Document excerpt >>
Culture vs. Strategy in Iowa

February 4, 2020

It’s noon on the day after the Iowa caucuses, and we have yet to know who “won” thanks to a snafu with a smartphone app. Officials in Iowa have announced they’ll have an announcement by 5 pm.

Politics notwithstanding, I’m sure we’ll learn in the days to come more about the app, it’s developer Shadow, and what exactly went wrong. On its face, though it appears to relate to issues of (a) sufficient training, (b) understanding their intended user base, and (c) stress-testing of their SQL server back end.

In my experience, User Training is always given insufficient resources up-front — think of almost any tech product you’ve used, from any vendor, and how the user documentation and training always is a step behind the product. The feature sets are frozen prior to release, and THEN the Doc team tries mightily to get the training materials built and delivered. I salute those folks.

To be sure though, one of the great benefits of being a part of an app infrastructure is a common core of features and behaviors, which, developers will tell you, minimizes the training requirement.

The whole thing reminds me of a GREAT PLAN we had at the University of Tulsa to onboard all incoming Freshman to our VAX1 VMS mini-mainframe back in 1993.

Collected material >>
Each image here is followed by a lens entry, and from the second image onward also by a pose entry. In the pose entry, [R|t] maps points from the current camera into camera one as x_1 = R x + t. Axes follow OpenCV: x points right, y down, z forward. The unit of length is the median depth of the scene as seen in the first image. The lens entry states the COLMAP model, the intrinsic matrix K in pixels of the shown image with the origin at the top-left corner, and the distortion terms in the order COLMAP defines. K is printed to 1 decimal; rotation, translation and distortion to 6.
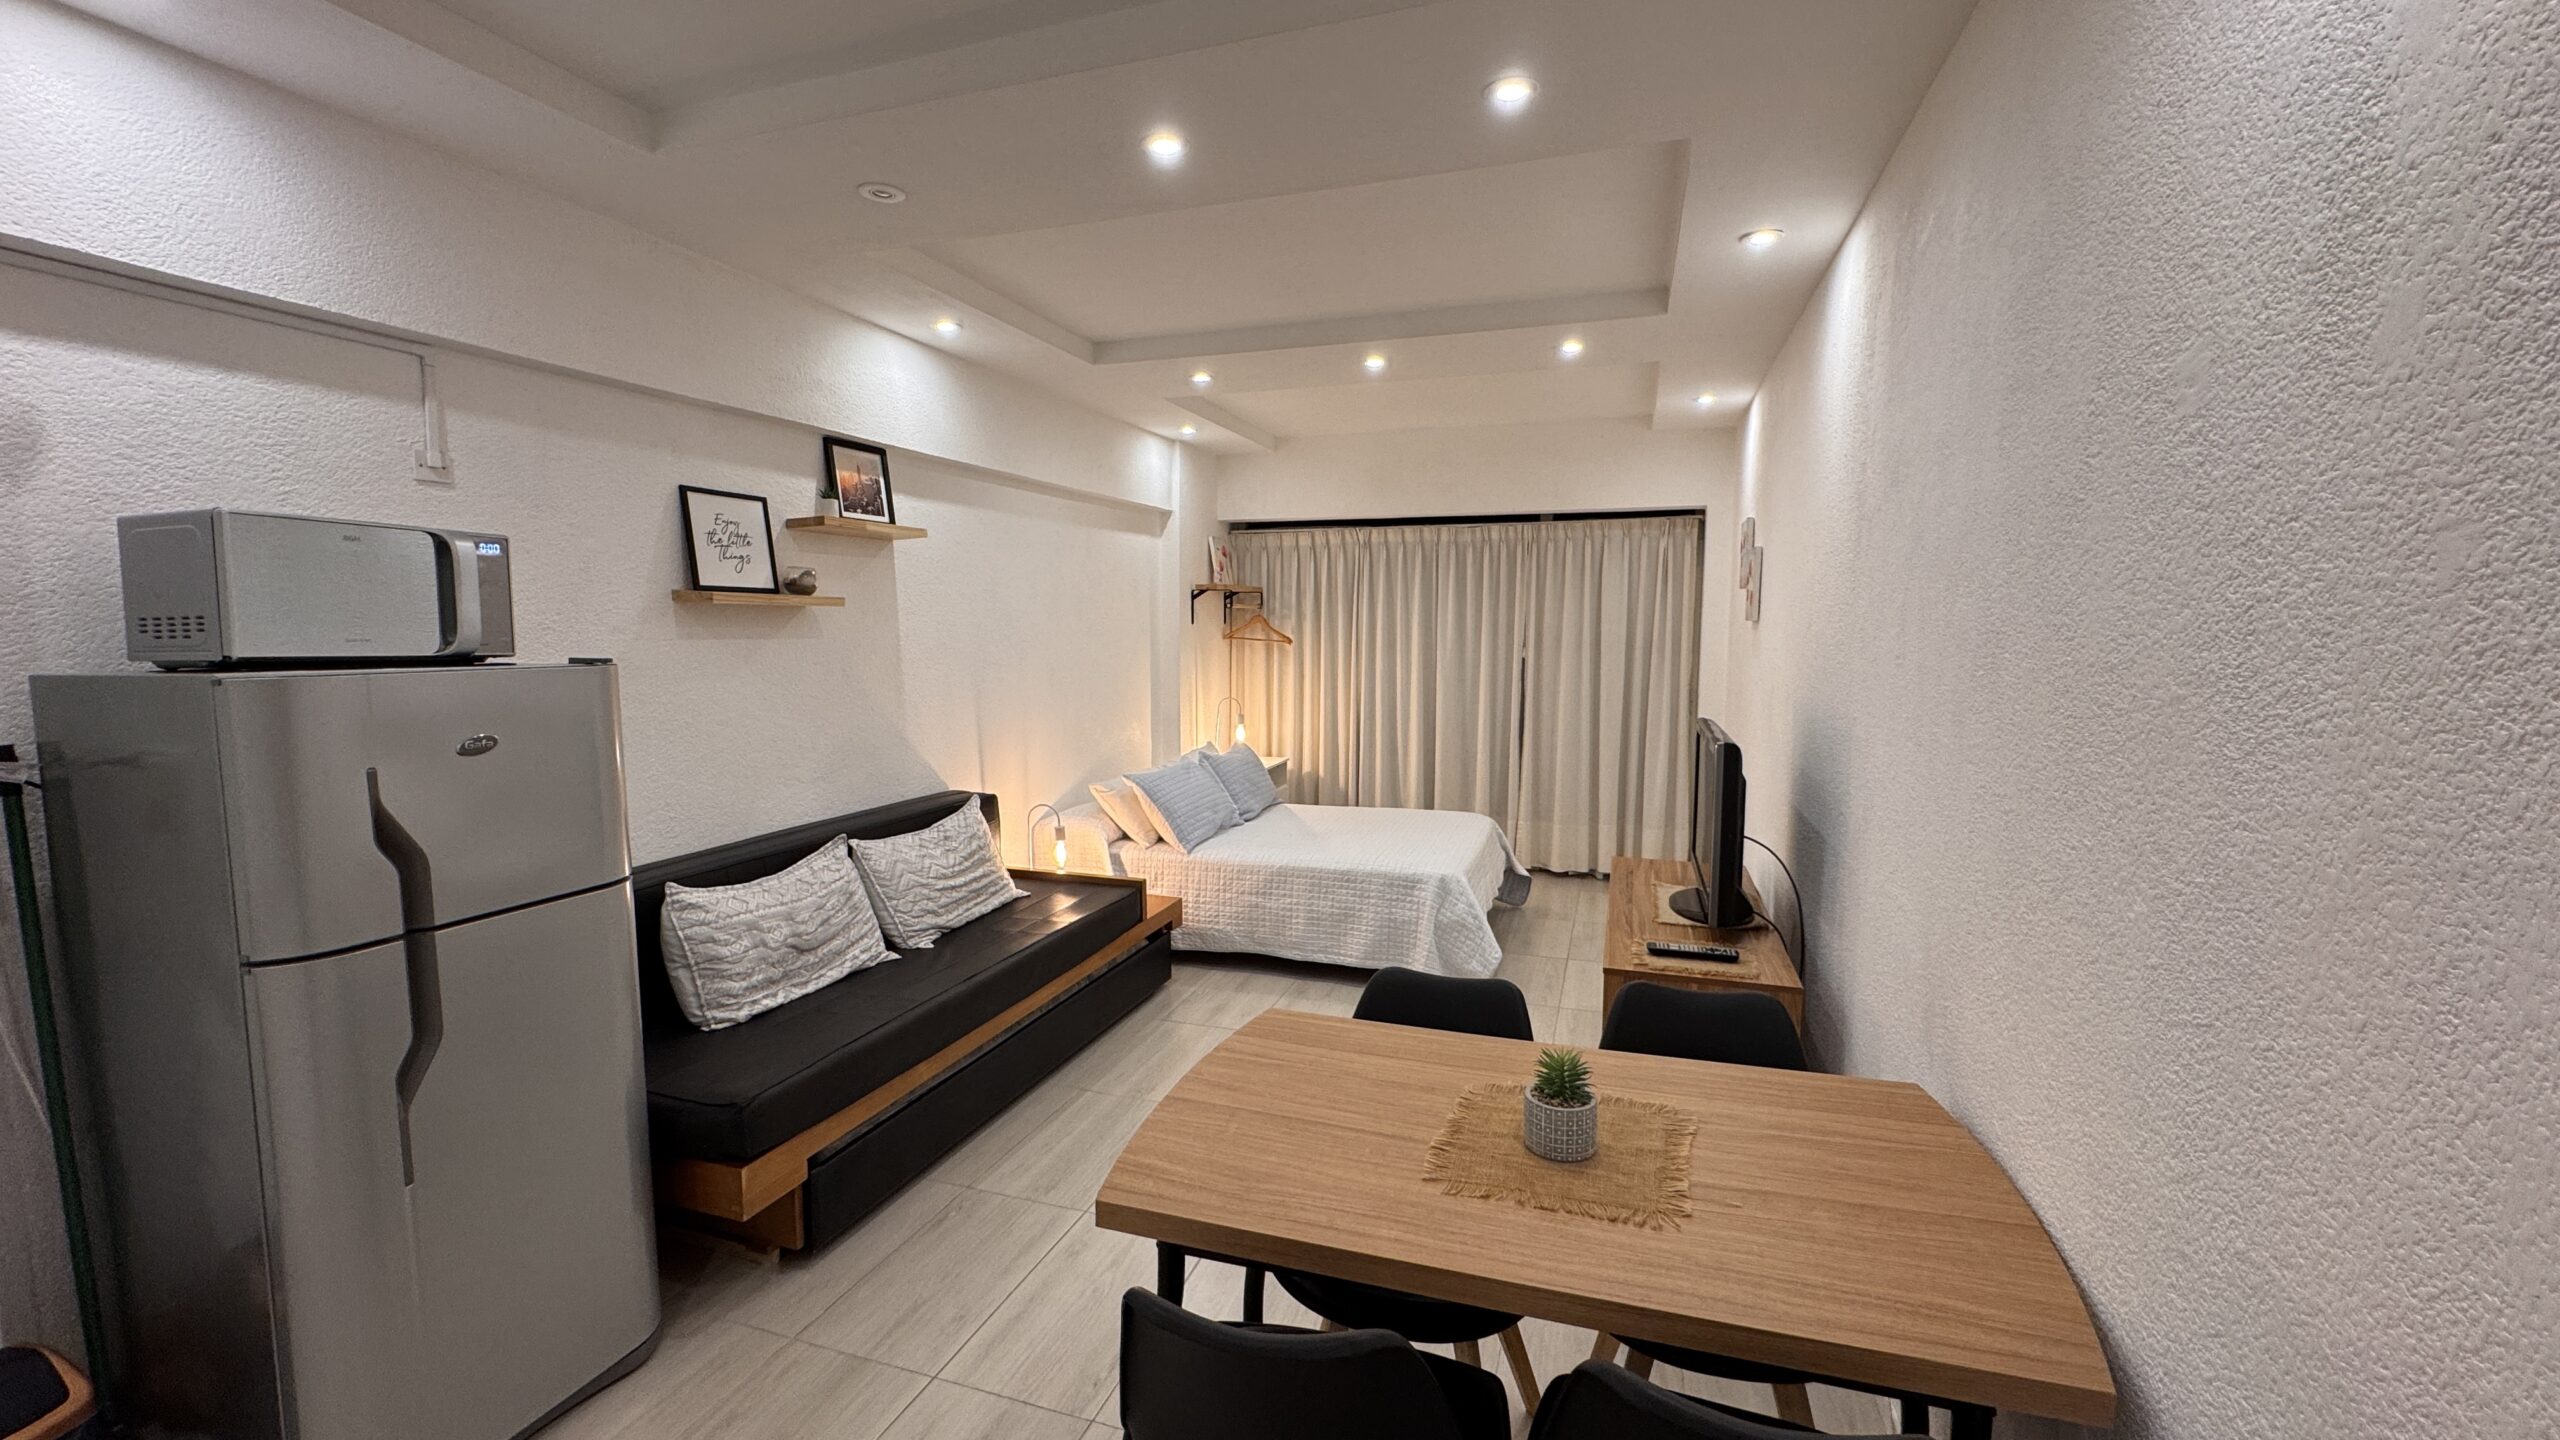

Tasks >>
1) List the three issues, labeled (a) through (c), that the Iowa caucus post says the app problem appears to relate to.
2) Carry on writing the Iowa caucus post from its final sentence onward, in the same voice.

Responses >>
1)
(a) sufficient training
(b) understanding their intended user base
(c) stress-testing of their SQL server back end

2)
The year before TU had completed a campus fiber optic loop, installed an SMTP gateway to our VMS system and started layering on additional, Internet apps. KU (Lou Montulli) had built Lynx: an early character-based web browser for VMS, Wisconsin had Gopher, and others were being ported free for academic use.

I’ve written before about what a heady time it was…I’ll refer you to that for more details.

Back at TU: students were taking to it, faculty were starting to count on it (both for their own scholarship and also to provide another vector for student communication) and rather than the organic training that happened student-to-student in the computer labs, it was decided that next August, during Orientation Week, we would break the incoming freshmen (around 300 if memory serves) into cadres of 20 or so. I and my colleagues in Client Services would have these cadres visit each campus computer lab at the same time in their tours, for assignment of usernames and initial passwords. Then we’d help them log on and begin to explore our “basic” level of Internet connectivity. We would run these presentations FIVE TIMES essentially back to back, at the three public computer labs on campus with DEC VT100 terminals, or enough machines with Ethernet connections (486 PCs, as the first Pentiums had just rolled out in the Spring!)

We had practiced and rehearsed our presentations, gotten all the login credentials from Zink Hall, and helped everyone enter their usernames and passwords, and hit ENTER.

At the same time.

At this point, the mainframe crashed.

Around 60 simultaneous logins killed it.

We realized immediately our folly, began tap-dancing and modifying the order of our presentation to save that first session.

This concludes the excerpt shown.